Observability — OTel + cost attribution

Every production app eventually needs to answer three questions:

What's slow? Which 0G call put the p95 latency over budget last night?
What's expensive? Which feature is burning the most gas / DA fees?
What's failing? Why is the SLO at 99.2% instead of 99.9%?

@foundryprotocol/0gkit-observability answers all three with one call — instrument0g({...}) — that patches every primitive's public methods to emit OTel spans tagged with 0gkit.* semantic attributes. The spans go to whichever OTel collector you already use (Honeycomb, Datadog, Tempo, Vercel OTel, Grafana Cloud, …).

Mental model

Each public primitive method (Storage.upload, Compute.inference, DA.publish, etc.) is wrapped in a span at runtime. The span:

carries 0gkit.op = "<primitive>.<method>" so collectors can filter for "all 0G calls" with one predicate.
carries 0gkit.network so you can split traces by galileo / aristotle / local.
carries per-op size + cost attributes (0gkit.size_bytes, 0gkit.gas_native, 0gkit.fee_native, …) — enough to build a cost dashboard by aggregating one or two attributes.
records exceptions and sets 0gkit.error_code on failures, so error alerts can route by the SCREAMING_SNAKE codes you already use elsewhere.
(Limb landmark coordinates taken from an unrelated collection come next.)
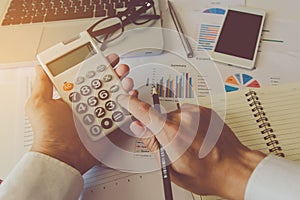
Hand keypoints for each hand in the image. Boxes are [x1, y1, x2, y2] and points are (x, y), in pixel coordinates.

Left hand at [26, 54, 133, 174]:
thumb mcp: (39, 103)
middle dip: (114, 73)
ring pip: (114, 96)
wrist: (61, 157)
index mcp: (72, 96)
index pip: (87, 76)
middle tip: (120, 67)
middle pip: (104, 84)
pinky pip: (120, 113)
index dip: (97, 66)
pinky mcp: (107, 125)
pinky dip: (128, 105)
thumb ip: (42, 83)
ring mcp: (98, 114)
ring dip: (123, 85)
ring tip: (125, 80)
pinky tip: (130, 97)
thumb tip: (41, 66)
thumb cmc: (48, 132)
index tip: (105, 58)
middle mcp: (86, 104)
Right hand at [118, 95, 265, 199]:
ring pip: (174, 116)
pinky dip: (188, 123)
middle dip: (161, 129)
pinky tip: (197, 137)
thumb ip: (152, 144)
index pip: (143, 111)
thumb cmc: (207, 173)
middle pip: (160, 117)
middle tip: (175, 146)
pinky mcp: (205, 110)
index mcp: (171, 134)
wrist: (235, 168)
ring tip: (190, 143)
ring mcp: (196, 113)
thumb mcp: (171, 168)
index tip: (126, 100)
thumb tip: (139, 127)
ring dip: (176, 127)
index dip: (131, 104)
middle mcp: (183, 119)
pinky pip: (188, 114)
Wire-up (one call, two modes)

The package supports two modes — pick the one that matches your existing OTel posture.

Auto SDK setup

You don't have an OTel SDK yet. We lazy-import @opentelemetry/sdk-node and the OTLP exporter, build the SDK, and start it.

import { instrument0g } from "@foundryprotocol/0gkit-observability";

await instrument0g({
  serviceName: "my-app",
  exporter: {
    kind: "otlp",
    endpoint: process.env.OTEL_EXPORTER_OTLP_ENDPOINT!,
    headers: { authorization: `Bearer ${process.env.OTEL_TOKEN!}` },
  },
});

Attach mode

You already have an OTel SDK configured (Vercel auto-instrumentation, @opentelemetry/auto-instrumentations-node, a homegrown SDK). We skip SDK setup and only patch the primitives.

import { instrument0g } from "@foundryprotocol/0gkit-observability";

await instrument0g({ mode: "attach" });

In both modes, instrument0g() is idempotent — calling it twice is a no-op.

Cost attribution playbook

A "cost per feature" dashboard in any collector that supports attribute filtering is one query away:

-- Honeycomb / Tempo / Grafana SQL-flavour pseudo-query
SELECT
  resource.service_name AS service,
  attributes['0gkit.op'] AS op,
  SUM(CAST(attributes['0gkit.fee_native'] AS BIGINT)) AS total_fee_wei
FROM spans
WHERE attributes['0gkit.op'] IS NOT NULL
GROUP BY service, op
ORDER BY total_fee_wei DESC

You'll see something like:

my-app | compute.inference | 4_500_000_000_000_000_000
my-app | storage.upload    |   210_000_000_000_000_000
my-app | da.publish        |    85_000_000_000_000_000

…which translates directly to "compute is 95% of our spend." For per-feature attribution, layer on a custom attribute (feature: "summarize") at the parent-span level via tracer.startActiveSpan(...) in your own code — the 0gkit spans automatically inherit it as part of the trace context.

Delivery & failure semantics

Wrapping a method preserves its original semantics. If the method throws, we record the exception, set 0gkit.error_code if available, and re-throw — your error handling continues to work.
We never swallow errors. If your handler fails for any reason, the span ends with status: ERROR and the throw propagates.
Span end is in a finally-equivalent: success or failure both close the span, so we never leak open spans on long-running runtimes.

Bundle budget

The public entry is ≤ 20 KB gzipped (currently ~2.2 KB). @opentelemetry/api is externalised; the SDK + exporter peers are lazy-imported only when mode: "auto" triggers SDK setup. So an "attach"-only app with its own SDK pays just the 2 KB cost of the wrapping logic + attribute mappers.